Thursday, October 17, 2013

Culture Shock 10.17.13: Gillian Anderson rises to the challenge of 'The Fall'

Americans may be forgiven for thinking Gillian Anderson has kept a low profile since "The X-Files." Actually, she's kept busy, living and working in the United Kingdom, and picking up, through osmosis, a British accent that at least is more convincing than Madonna's.

Her gripping new five-episode BBC television drama, however, should have audiences on both sides of the pond taking notice.

In series 1 of "The Fall" (Netflix instant, DVD), Anderson stars as Detective Superintendent Stella Gibson, a member of the London Metropolitan Police sent to Belfast, Northern Ireland, to get a result in a murder case the locals can't close. As both an outsider and a woman of authority in a male-dominated field, Gibson arrives to a situation primed for tension.

The tension only ratchets up when she begins to suspect there is more to the unsolved murder than just one unsolved murder. There is a serial killer at large, honing his skills, developing his technique and preparing to strike again.

Unfortunately, she's right, and the audience knows who the killer is even if Gibson doesn't.

Paul Spector (an unnerving Jamie Dornan of "Once Upon a Time") is a family man and a grief counselor. He works with couples who have lost children. He also stalks and kills woman, and he's getting better at it.

Female avengers pitted against male serial killers are nothing new.

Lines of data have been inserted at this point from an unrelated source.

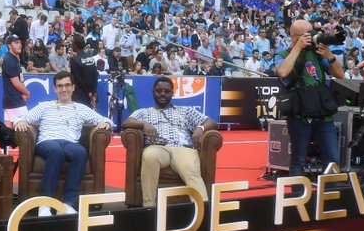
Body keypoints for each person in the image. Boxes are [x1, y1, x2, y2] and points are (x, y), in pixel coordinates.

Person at [14, 70, 112, 216]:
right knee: (56, 151)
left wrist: (105, 123)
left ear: (73, 87)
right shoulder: (45, 106)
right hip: (47, 142)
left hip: (70, 143)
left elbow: (105, 119)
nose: (64, 89)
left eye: (67, 85)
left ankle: (67, 204)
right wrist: (21, 121)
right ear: (54, 88)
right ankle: (45, 204)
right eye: (60, 86)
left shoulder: (81, 108)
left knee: (80, 152)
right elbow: (22, 118)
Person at [125, 76, 214, 205]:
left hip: (183, 149)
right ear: (153, 92)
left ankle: (202, 209)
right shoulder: (144, 112)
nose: (162, 94)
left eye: (166, 91)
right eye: (159, 90)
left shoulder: (185, 111)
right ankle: (149, 206)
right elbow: (127, 122)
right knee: (150, 157)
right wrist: (144, 124)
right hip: (157, 148)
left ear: (172, 93)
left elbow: (211, 122)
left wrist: (200, 128)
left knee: (190, 167)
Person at [275, 19, 344, 177]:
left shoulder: (316, 54)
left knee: (333, 158)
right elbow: (282, 72)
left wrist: (330, 56)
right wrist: (297, 48)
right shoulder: (283, 54)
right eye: (307, 34)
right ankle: (297, 197)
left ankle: (331, 193)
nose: (312, 37)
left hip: (322, 112)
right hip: (300, 113)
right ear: (294, 37)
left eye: (312, 33)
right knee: (299, 159)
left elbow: (340, 75)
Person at [1, 34, 30, 125]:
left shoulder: (12, 59)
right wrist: (27, 93)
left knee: (8, 133)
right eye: (16, 43)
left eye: (20, 43)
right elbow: (16, 83)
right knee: (25, 131)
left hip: (11, 100)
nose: (20, 45)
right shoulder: (10, 60)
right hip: (15, 101)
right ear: (9, 45)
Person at [68, 33, 98, 108]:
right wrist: (93, 92)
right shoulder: (91, 58)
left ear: (75, 46)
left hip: (80, 94)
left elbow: (77, 79)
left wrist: (87, 93)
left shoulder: (74, 60)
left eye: (73, 43)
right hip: (91, 92)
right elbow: (95, 75)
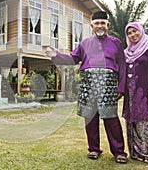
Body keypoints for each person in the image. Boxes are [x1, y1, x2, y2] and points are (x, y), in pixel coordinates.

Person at [45, 11, 128, 164]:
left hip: (108, 84)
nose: (100, 26)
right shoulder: (84, 43)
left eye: (103, 23)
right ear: (92, 26)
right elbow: (72, 59)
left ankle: (119, 152)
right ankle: (94, 149)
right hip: (88, 84)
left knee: (111, 119)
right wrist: (55, 54)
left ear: (107, 25)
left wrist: (121, 88)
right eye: (97, 23)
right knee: (90, 118)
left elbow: (122, 66)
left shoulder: (116, 43)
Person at [123, 22, 148, 164]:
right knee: (131, 121)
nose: (133, 35)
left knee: (144, 122)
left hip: (144, 92)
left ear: (141, 31)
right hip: (130, 93)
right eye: (129, 33)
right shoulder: (127, 52)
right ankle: (136, 152)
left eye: (135, 31)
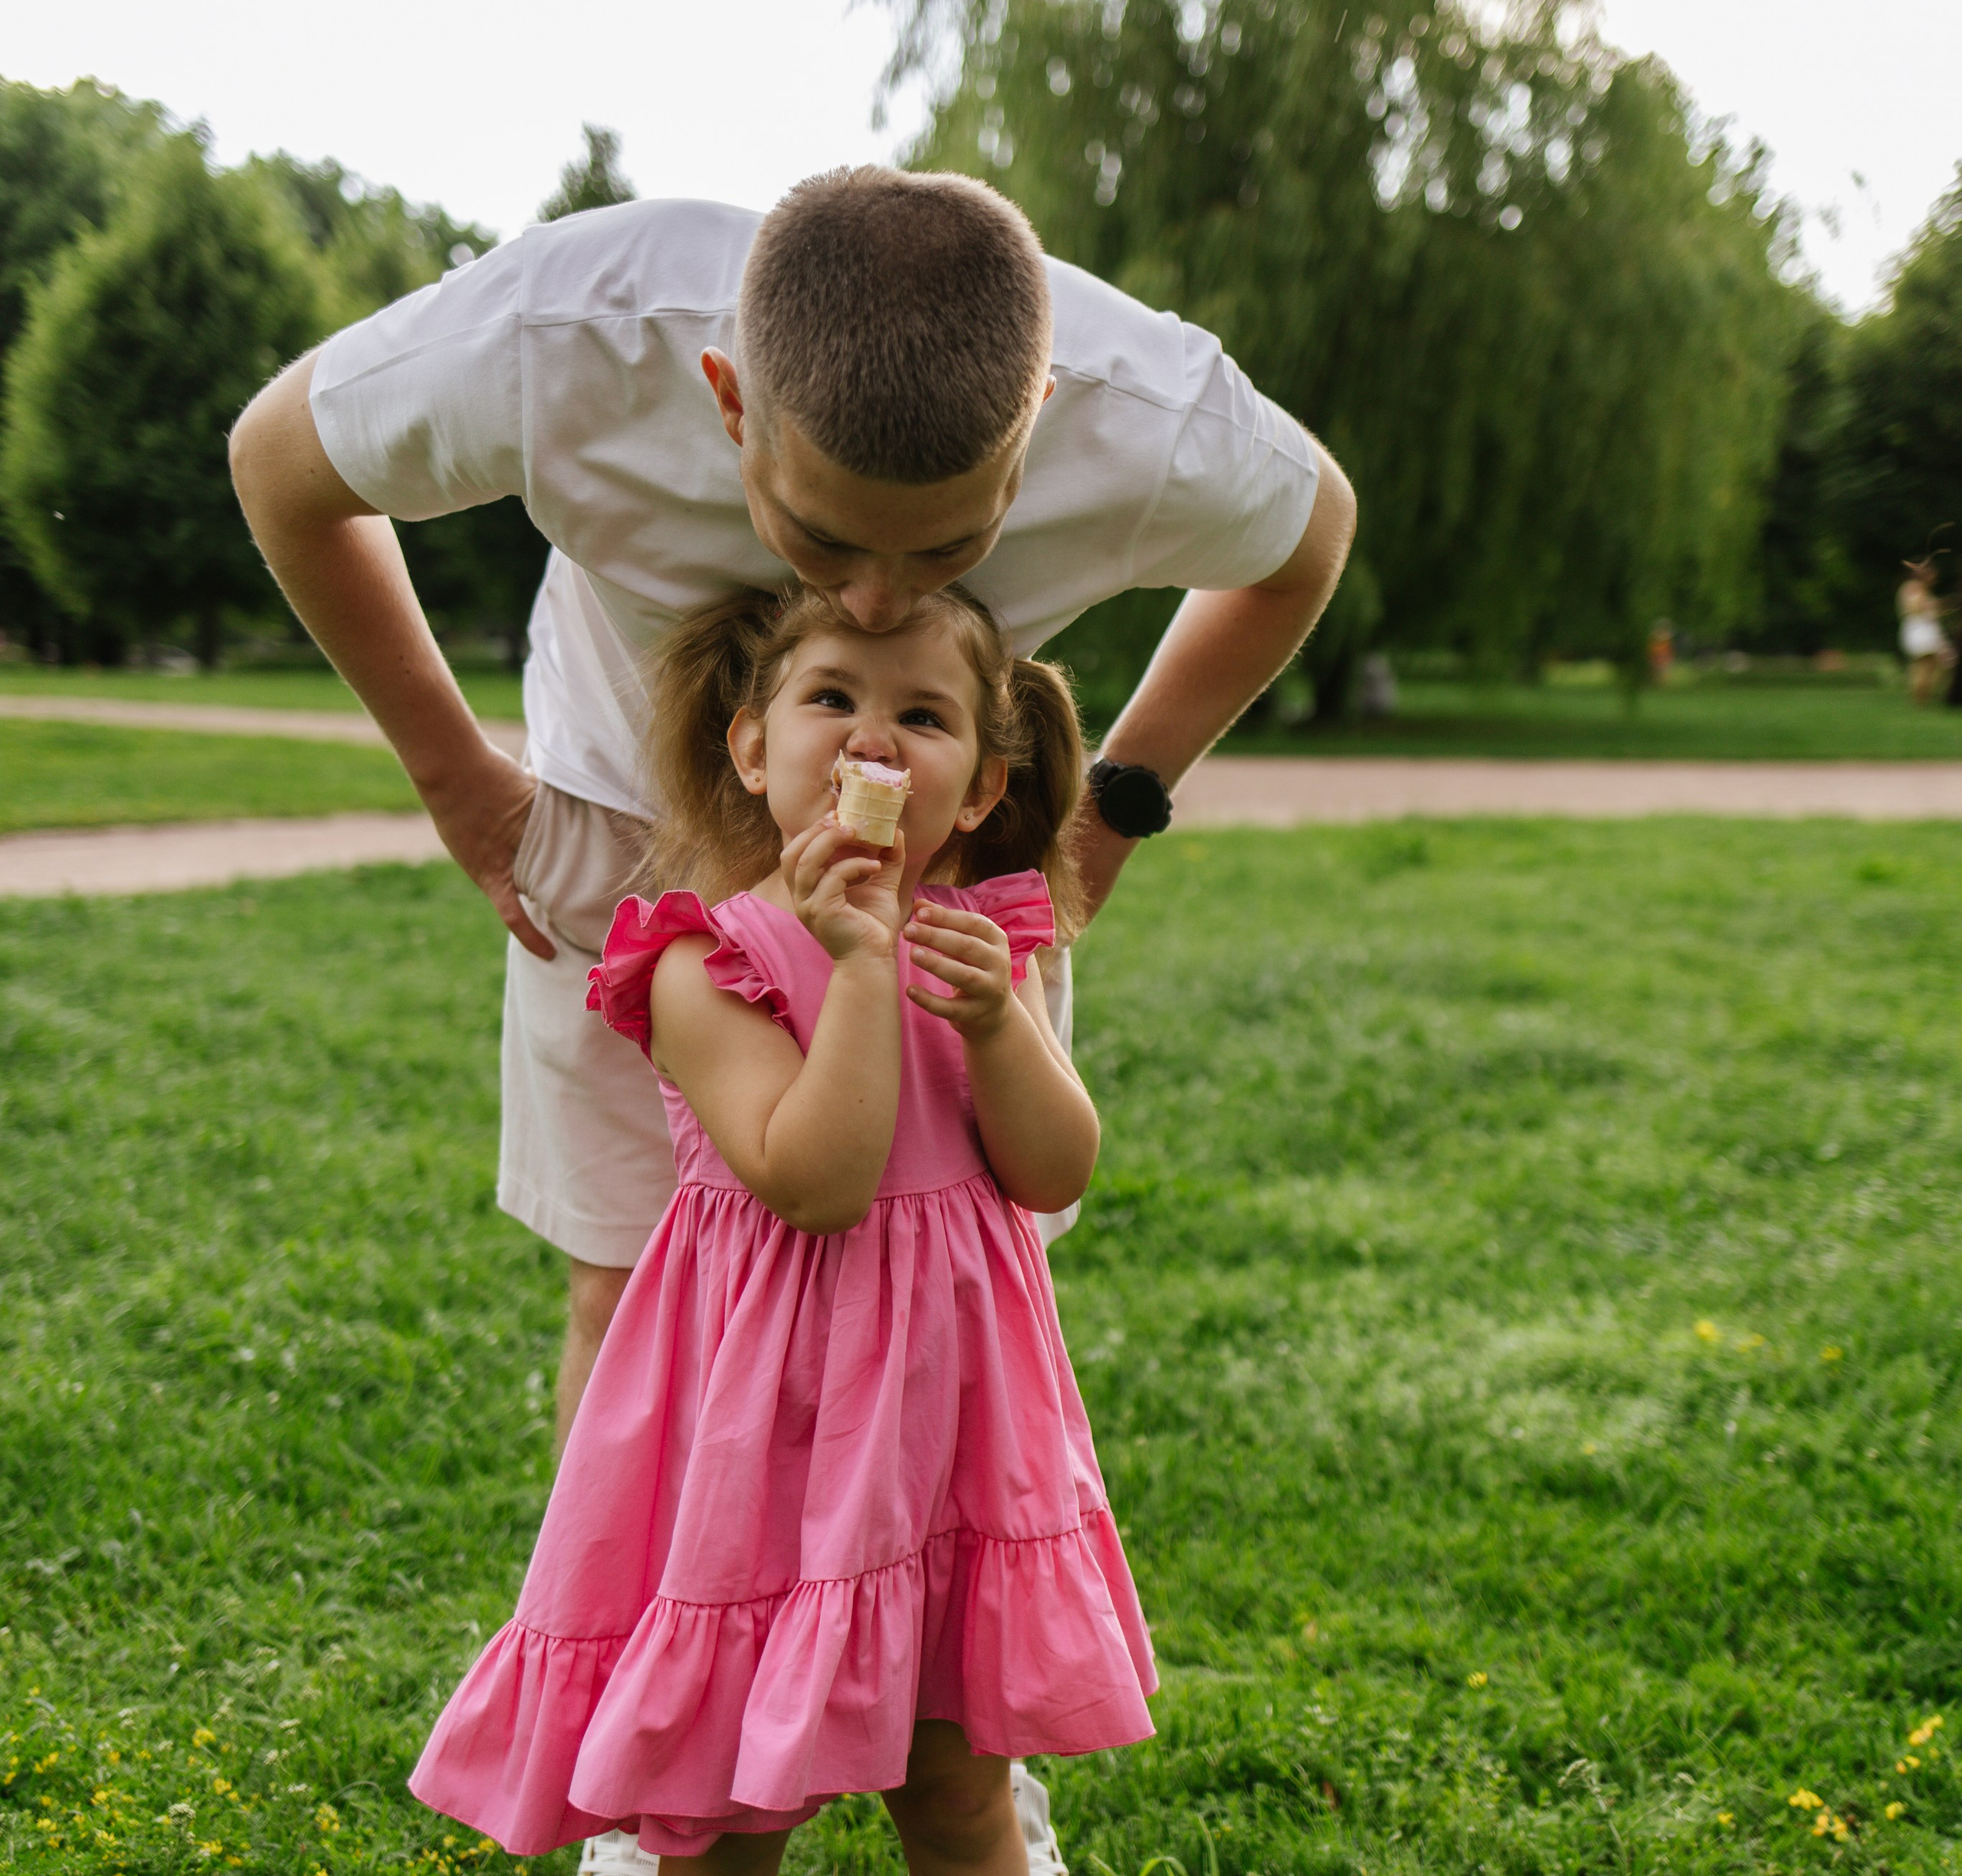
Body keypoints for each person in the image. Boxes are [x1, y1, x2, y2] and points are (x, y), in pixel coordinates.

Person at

The metaphor of men who literally objectify women is too easy to pass up. "The Silence of the Lambs" perfected the genre, which is feminist while also a target of criticism from feminists. It just goes to show, you can tell a feminist story yet get zero credit if you don't tell the "right kind" of feminist story.

In "The Fall," the heroine isn't a rookie like Clarice Starling of "Silence," but a veteran who has dealt with serial killers before. The power dynamic is different. Gibson, whom Anderson plays with world-weary confidence, has power, and the men around her don't, or they don't have as much.

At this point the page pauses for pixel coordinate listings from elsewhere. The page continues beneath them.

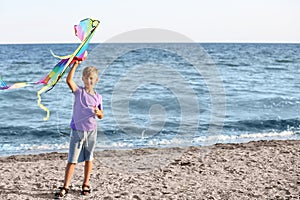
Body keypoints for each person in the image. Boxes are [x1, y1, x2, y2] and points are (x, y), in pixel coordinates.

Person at [55, 61, 104, 198]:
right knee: (72, 160)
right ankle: (66, 186)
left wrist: (98, 112)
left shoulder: (98, 97)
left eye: (91, 78)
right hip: (77, 131)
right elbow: (68, 80)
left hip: (91, 131)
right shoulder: (79, 92)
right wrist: (75, 64)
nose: (89, 81)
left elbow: (101, 115)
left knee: (89, 158)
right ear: (82, 79)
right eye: (86, 78)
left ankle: (86, 184)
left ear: (96, 80)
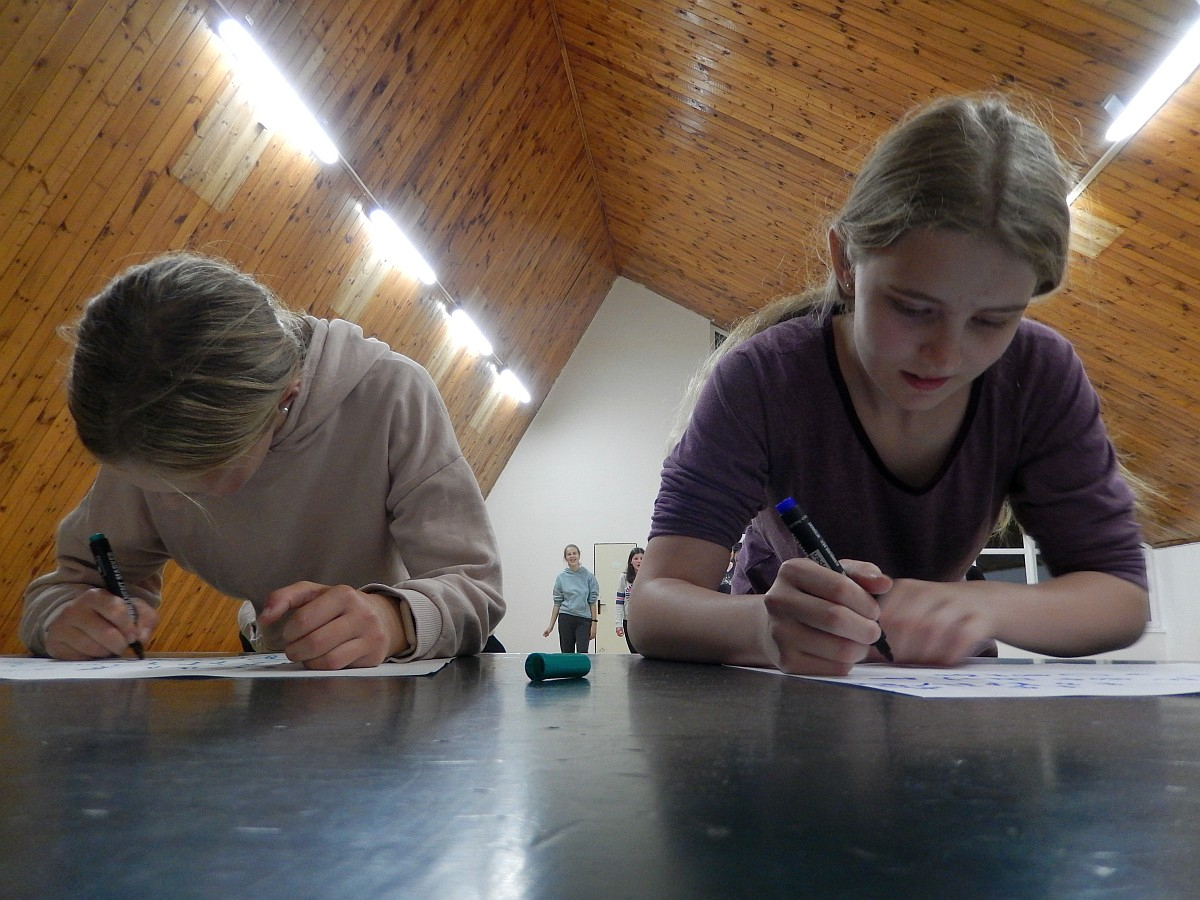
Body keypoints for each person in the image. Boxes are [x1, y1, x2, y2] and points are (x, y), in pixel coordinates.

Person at [632, 94, 1149, 676]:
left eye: (992, 320)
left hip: (945, 688)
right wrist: (762, 629)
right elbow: (653, 606)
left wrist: (984, 605)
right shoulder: (762, 379)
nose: (946, 355)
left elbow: (1120, 597)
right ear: (846, 263)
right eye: (912, 308)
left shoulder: (1038, 374)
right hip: (785, 676)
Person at [20, 252, 504, 669]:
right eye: (158, 483)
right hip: (276, 663)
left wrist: (393, 619)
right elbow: (77, 583)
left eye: (205, 476)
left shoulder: (390, 395)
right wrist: (63, 618)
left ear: (284, 399)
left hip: (404, 676)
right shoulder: (144, 428)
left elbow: (474, 589)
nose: (175, 499)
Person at [543, 544, 599, 653]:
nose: (572, 556)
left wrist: (594, 624)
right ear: (565, 558)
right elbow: (557, 603)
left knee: (582, 653)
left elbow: (592, 602)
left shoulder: (589, 577)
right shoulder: (561, 578)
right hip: (566, 618)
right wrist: (550, 626)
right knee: (567, 654)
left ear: (579, 555)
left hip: (584, 620)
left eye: (574, 553)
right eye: (569, 554)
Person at [614, 547, 644, 652]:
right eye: (636, 558)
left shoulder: (648, 577)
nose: (639, 561)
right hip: (629, 620)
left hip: (644, 620)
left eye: (642, 558)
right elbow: (619, 602)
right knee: (634, 652)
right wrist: (618, 624)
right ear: (631, 561)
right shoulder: (624, 577)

As a pattern emerges among the killer's victims — young, attractive, up-and-coming professionals — Gibson deduces a motive. The killer is targeting women who have some measure of power and success, or at least more of it than he does. It's garden variety misogyny.

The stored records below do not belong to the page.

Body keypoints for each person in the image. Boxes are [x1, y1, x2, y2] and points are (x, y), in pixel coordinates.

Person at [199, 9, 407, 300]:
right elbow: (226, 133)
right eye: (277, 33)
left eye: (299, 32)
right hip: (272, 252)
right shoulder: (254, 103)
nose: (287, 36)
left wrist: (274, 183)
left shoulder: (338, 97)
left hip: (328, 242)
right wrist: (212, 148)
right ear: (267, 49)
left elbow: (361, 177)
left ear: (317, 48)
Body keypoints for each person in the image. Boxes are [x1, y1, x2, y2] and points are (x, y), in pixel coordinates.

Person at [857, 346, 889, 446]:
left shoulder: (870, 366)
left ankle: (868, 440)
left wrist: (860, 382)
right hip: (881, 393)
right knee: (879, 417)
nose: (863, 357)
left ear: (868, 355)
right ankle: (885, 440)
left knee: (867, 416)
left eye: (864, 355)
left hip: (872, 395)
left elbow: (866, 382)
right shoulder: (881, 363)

So far, little of that strays beyond the standard feminist critique of society's gender roles, but what makes "The Fall" interesting is where its sexual politics do diverge from the politically correct.

Gibson is completely comfortable with her sexuality and with using it, on occasion, to get what she wants. She has what British sociologist Catherine Hakim calls "erotic capital," and she knows how to spend it.

The day she arrives in Belfast, she picks up a fellow officer for a one night stand. Later, when the secret gets out, she confronts another officer about the double standard. No one thinks twice about a one night stand when the man is the instigator, she says. Then when told her fling is married, she responds she didn't know that and, in any case, that's his business, not hers.

For Gibson, embracing her own sexuality gives her a "male" outlook on sexual relations. Men are subject to her female gaze, and all is fair game. So, is that feminism or not?

All of this, however, is subtext for Gibson's pursuit of Spector, who at heart is an arrested adolescent who fancies himself beyond good and evil. It's a delusion that stands in stark contrast to the bleak landscape of Belfast, a working-class wasteland still not far removed from decades of sectarian religious conflict. Everyone there has seen too much, and everyone there, newcomer Gibson included, is compromised.

This is no paradise of Eden. This is the world after the Fall.